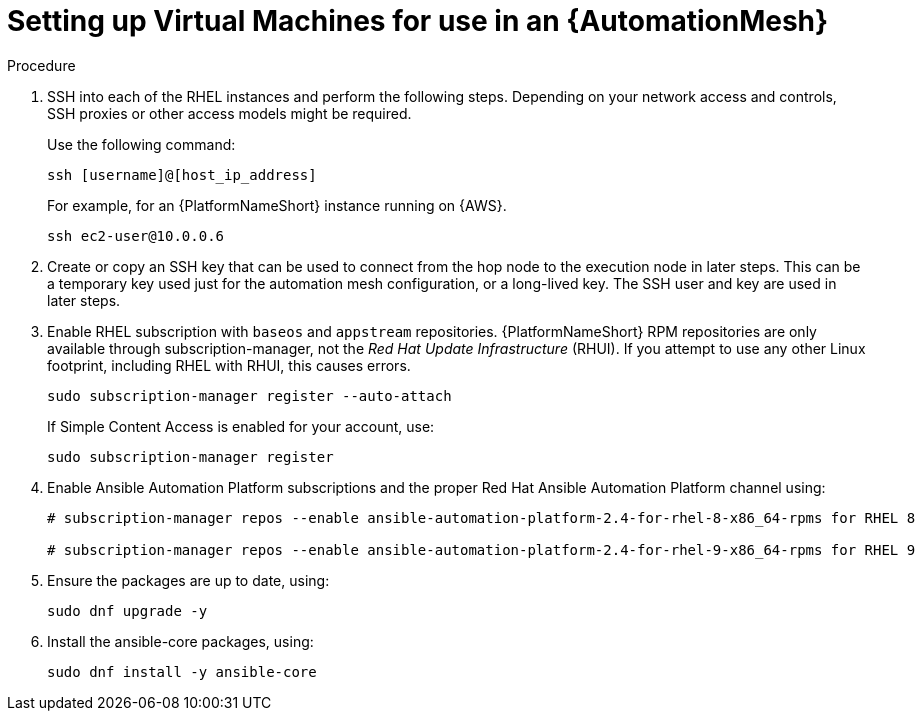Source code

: [id="proc-set-up-virtual-machines"]

= Setting up Virtual Machines for use in an {AutomationMesh}

.Procedure

. SSH into each of the RHEL instances and perform the following steps. 
Depending on your network access and controls, SSH proxies or other access models might be required. 
+
Use the following command:
+
----
ssh [username]@[host_ip_address]
----
+
For example, for an {PlatformNameShort} instance running on {AWS}.
+
----
ssh ec2-user@10.0.0.6
----

. Create or copy an SSH key that can be used to connect from the hop node to the execution node in later steps. 
This can be a temporary key used just for the automation mesh configuration, or a long-lived key. 
The SSH user and key are used in later steps.

. Enable RHEL subscription with `baseos` and `appstream` repositories. 
{PlatformNameShort} RPM repositories are only available through subscription-manager, not the _Red Hat Update Infrastructure_ (RHUI).  
If you attempt to use any other Linux footprint, including RHEL with RHUI, this causes errors. 
+
----
sudo subscription-manager register --auto-attach
----
+
If Simple Content Access is enabled for your account, use:
+
----
sudo subscription-manager register
----

. Enable Ansible Automation Platform subscriptions and the proper Red Hat Ansible Automation Platform channel using:
+
----
# subscription-manager repos --enable ansible-automation-platform-2.4-for-rhel-8-x86_64-rpms for RHEL 8

# subscription-manager repos --enable ansible-automation-platform-2.4-for-rhel-9-x86_64-rpms for RHEL 9
----

. Ensure the  packages are up to date, using:
+
---- 
sudo dnf upgrade -y
----

. Install the ansible-core packages, using:
+
----
sudo dnf install -y ansible-core
----


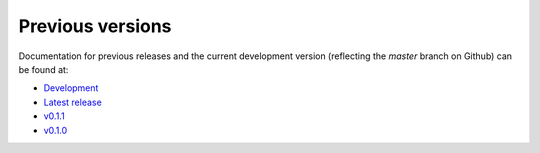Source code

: .. _releases:

Previous versions
=================

Documentation for previous releases and the current development version (reflecting the
*master* branch on Github) can be found at:

* `Development <https://www.generic-mapping-tools.org/sphinx_gmt/dev>`__
* `Latest release <https://www.generic-mapping-tools.org/sphinx_gmt/latest>`__
* `v0.1.1 <https://www.generic-mapping-tools.org/sphinx_gmt/v0.1.1>`__
* `v0.1.0 <https://www.generic-mapping-tools.org/sphinx_gmt/v0.1.0>`__
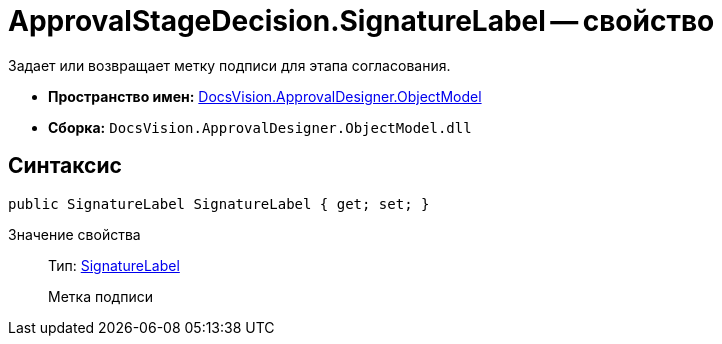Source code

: = ApprovalStageDecision.SignatureLabel -- свойство

Задает или возвращает метку подписи для этапа согласования.

* *Пространство имен:* xref:api/DocsVision/Platform/ObjectModel/ObjectModel_NS.adoc[DocsVision.ApprovalDesigner.ObjectModel]
* *Сборка:* `DocsVision.ApprovalDesigner.ObjectModel.dll`

== Синтаксис

[source,csharp]
----
public SignatureLabel SignatureLabel { get; set; }
----

Значение свойства::
Тип: xref:api/DocsVision/BackOffice/ObjectModel/SignatureLabel_CL.adoc[SignatureLabel]
+
Метка подписи
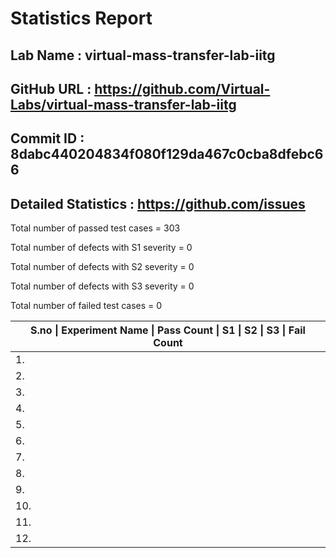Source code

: * Statistics Report
** Lab Name : virtual-mass-transfer-lab-iitg
** GitHub URL : https://github.com/Virtual-Labs/virtual-mass-transfer-lab-iitg
** Commit ID : 8dabc440204834f080f129da467c0cba8dfebc66
** Detailed Statistics : https://github.com/issues

Total number of passed test cases = 303

Total number of defects with S1 severity = 0

Total number of defects with S2 severity = 0

Total number of defects with S3 severity = 0

Total number of failed test cases = 0

|-------------------------------------------------------------------------------------------------------|
| *S.no  |  Experiment Name                 |  Pass Count  |  S1     |  S2     |  S3     |  Fail Count* |
|-------------------------------------------------------------------------------------------------------|
| 1.     |  VapourinairDiffusion            |  26          |  0      |  0      |  0      |  0           |
|-------------------------------------------------------------------------------------------------------|
| 2.     |  ASTMDistillation                |  27          |  0      |  0      |  0      |  0           |
|-------------------------------------------------------------------------------------------------------|
| 3.     |  ColumnTrayEffeciency            |  26          |  0      |  0      |  0      |  0           |
|-------------------------------------------------------------------------------------------------------|
| 4.     |  MassTransferwithorwithoutChemicalReaction  |  26          |  0      |  0      |  0      |  0           |
|-------------------------------------------------------------------------------------------------------|
| 5.     |  SeparatingandThrottlingCalorimeter  |  17          |  0      |  0      |  0      |  0           |
|-------------------------------------------------------------------------------------------------------|
| 6.     |  BinaryVapourLiquidEquiibrum     |  25          |  0      |  0      |  0      |  0           |
|-------------------------------------------------------------------------------------------------------|
| 7.     |  RotaryDryer                     |  26          |  0      |  0      |  0      |  0           |
|-------------------------------------------------------------------------------------------------------|
| 8.     |  FlowThroughPorousMedia-I        |  26          |  0      |  0      |  0      |  0           |
|-------------------------------------------------------------------------------------------------------|
| 9.     |  ForcedDraftTrayDryer            |  26          |  0      |  0      |  0      |  0           |
|-------------------------------------------------------------------------------------------------------|
| 10.    |  FlowThroughPorousMedia-II       |  26          |  0      |  0      |  0      |  0           |
|-------------------------------------------------------------------------------------------------------|
| 11.    |  WaterCoolingTower               |  26          |  0      |  0      |  0      |  0           |
|-------------------------------------------------------------------------------------------------------|
| 12.    |  DesignofBinaryDistillationColumn  |  26          |  0      |  0      |  0      |  0           |
|-------------------------------------------------------------------------------------------------------|
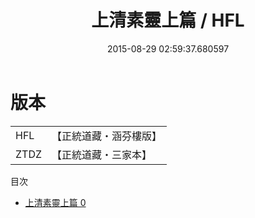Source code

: #+TITLE: 上清素靈上篇 / HFL

#+DATE: 2015-08-29 02:59:37.680597
* 版本
 |       HFL|【正統道藏・涵芬樓版】|
 |      ZTDZ|【正統道藏・三家本】|
目次
 - [[file:KR5g0180_000.txt][上清素靈上篇 0]]
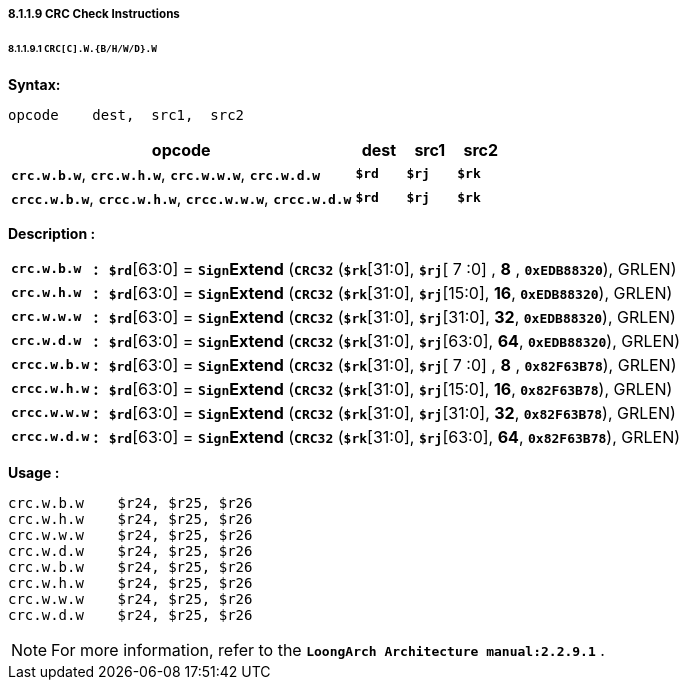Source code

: ===== *8.1.1.9 CRC Check Instructions*

====== *8.1.1.9.1 `CRC[C].W.{B/H/W/D}.W`*

*Syntax:*

 opcode    dest,  src1,  src2

[options="header"]
[cols="70,10,10,10"]
|===========================
^.^|opcode
^.^|dest
^.^|src1 
^.^|src2

^.^|*`crc.w.b.w`*, *`crc.w.h.w`*, *`crc.w.w.w`*, *`crc.w.d.w`*
^.^|*`$rd`*
^.^|*`$rj`* 
^.^|*`$rk`* 

^.^|*`crcc.w.b.w`*, *`crcc.w.h.w`*, *`crcc.w.w.w`*, *`crcc.w.d.w`*
^.^|*`$rd`*
^.^|*`$rj`* 
^.^|*`$rk`* 
|===========================

*Description :*
[grid=none]
[frame=none]
[cols="120,20,860"]
|===========================
<.^|*`crc.w.b.w`*
^.^|*:*
<.^|*`$rd`*[63:0] = `*Sign*`*Extend* (*`CRC32`* (*`$rk`*[31:0], *`$rj`*[ 7 :0] , *8* , `*0xEDB88320*`), GRLEN)

<.^|*`crc.w.h.w`*
^.^|*:*
<.^|*`$rd`*[63:0] = `*Sign*`*Extend* (*`CRC32`* (*`$rk`*[31:0], *`$rj`*[15:0], *16*, `*0xEDB88320*`), GRLEN)

<.^|*`crc.w.w.w`*
^.^|*:*
<.^|*`$rd`*[63:0] = `*Sign*`*Extend* (*`CRC32`* (*`$rk`*[31:0], *`$rj`*[31:0], *32*, `*0xEDB88320*`), GRLEN)

<.^|*`crc.w.d.w`*
^.^|*:*
<.^|*`$rd`*[63:0] = `*Sign*`*Extend* (*`CRC32`* (*`$rk`*[31:0], *`$rj`*[63:0], *64*, `*0xEDB88320*`), GRLEN)

<.^|*`crcc.w.b.w`*
^.^|*:*
<.^|*`$rd`*[63:0] = `*Sign*`*Extend* (*`CRC32`* (*`$rk`*[31:0], *`$rj`*[ 7 :0] , *8* , `*0x82F63B78*`), GRLEN)

<.^|*`crcc.w.h.w`*
^.^|*:*
<.^|*`$rd`*[63:0] = `*Sign*`*Extend* (*`CRC32`* (*`$rk`*[31:0], *`$rj`*[15:0], *16*, `*0x82F63B78*`), GRLEN)

<.^|*`crcc.w.w.w`*
^.^|*:*
<.^|*`$rd`*[63:0] = `*Sign*`*Extend* (*`CRC32`* (*`$rk`*[31:0], *`$rj`*[31:0], *32*, `*0x82F63B78*`), GRLEN)

<.^|*`crcc.w.d.w`*
^.^|*:*
<.^|*`$rd`*[63:0] = `*Sign*`*Extend* (*`CRC32`* (*`$rk`*[31:0], *`$rj`*[63:0], *64*, `*0x82F63B78*`), GRLEN)
|===========================

*Usage :* 
[source]
----
crc.w.b.w    $r24, $r25, $r26
crc.w.h.w    $r24, $r25, $r26
crc.w.w.w    $r24, $r25, $r26
crc.w.d.w    $r24, $r25, $r26
crc.w.b.w    $r24, $r25, $r26
crc.w.h.w    $r24, $r25, $r26
crc.w.w.w    $r24, $r25, $r26
crc.w.d.w    $r24, $r25, $r26
----

[NOTE]
=====
For more information, refer to the *`LoongArch Architecture manual:2.2.9.1`* .
=====
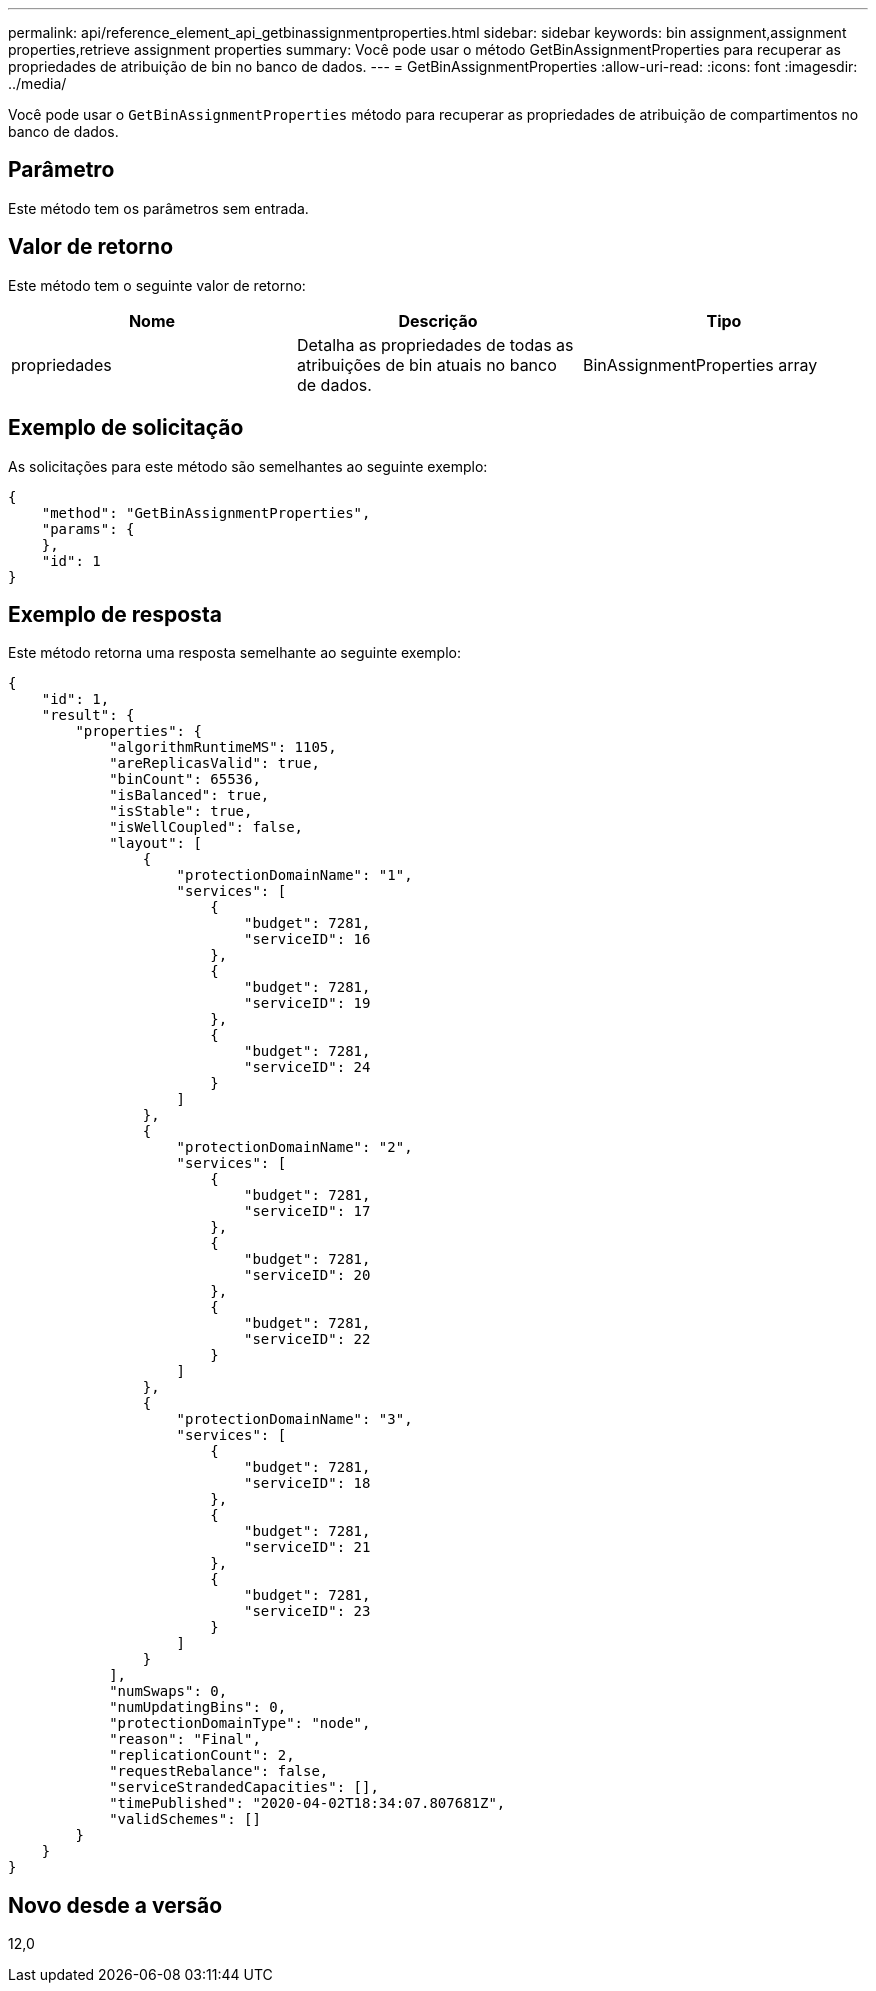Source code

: ---
permalink: api/reference_element_api_getbinassignmentproperties.html 
sidebar: sidebar 
keywords: bin assignment,assignment properties,retrieve assignment properties 
summary: Você pode usar o método GetBinAssignmentProperties para recuperar as propriedades de atribuição de bin no banco de dados. 
---
= GetBinAssignmentProperties
:allow-uri-read: 
:icons: font
:imagesdir: ../media/


[role="lead"]
Você pode usar o `GetBinAssignmentProperties` método para recuperar as propriedades de atribuição de compartimentos no banco de dados.



== Parâmetro

Este método tem os parâmetros sem entrada.



== Valor de retorno

Este método tem o seguinte valor de retorno:

|===
| Nome | Descrição | Tipo 


 a| 
propriedades
 a| 
Detalha as propriedades de todas as atribuições de bin atuais no banco de dados.
 a| 
BinAssignmentProperties array

|===


== Exemplo de solicitação

As solicitações para este método são semelhantes ao seguinte exemplo:

[listing]
----
{
    "method": "GetBinAssignmentProperties",
    "params": {
    },
    "id": 1
}
----


== Exemplo de resposta

Este método retorna uma resposta semelhante ao seguinte exemplo:

[listing]
----
{
    "id": 1,
    "result": {
        "properties": {
            "algorithmRuntimeMS": 1105,
            "areReplicasValid": true,
            "binCount": 65536,
            "isBalanced": true,
            "isStable": true,
            "isWellCoupled": false,
            "layout": [
                {
                    "protectionDomainName": "1",
                    "services": [
                        {
                            "budget": 7281,
                            "serviceID": 16
                        },
                        {
                            "budget": 7281,
                            "serviceID": 19
                        },
                        {
                            "budget": 7281,
                            "serviceID": 24
                        }
                    ]
                },
                {
                    "protectionDomainName": "2",
                    "services": [
                        {
                            "budget": 7281,
                            "serviceID": 17
                        },
                        {
                            "budget": 7281,
                            "serviceID": 20
                        },
                        {
                            "budget": 7281,
                            "serviceID": 22
                        }
                    ]
                },
                {
                    "protectionDomainName": "3",
                    "services": [
                        {
                            "budget": 7281,
                            "serviceID": 18
                        },
                        {
                            "budget": 7281,
                            "serviceID": 21
                        },
                        {
                            "budget": 7281,
                            "serviceID": 23
                        }
                    ]
                }
            ],
            "numSwaps": 0,
            "numUpdatingBins": 0,
            "protectionDomainType": "node",
            "reason": "Final",
            "replicationCount": 2,
            "requestRebalance": false,
            "serviceStrandedCapacities": [],
            "timePublished": "2020-04-02T18:34:07.807681Z",
            "validSchemes": []
        }
    }
}
----


== Novo desde a versão

12,0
^^^^^^^^
*What this task involves*.
In the listing above, find each line with the word "banco" and return it.

*Task result*.
summary: Você pode usar o método GetBinAssignmentProperties para recuperar as propriedades de atribuição de bin no banco de dados. 
Você pode usar o `GetBinAssignmentProperties` método para recuperar as propriedades de atribuição de compartimentos no banco de dados.
Detalha as propriedades de todas as atribuições de bin atuais no banco de dados.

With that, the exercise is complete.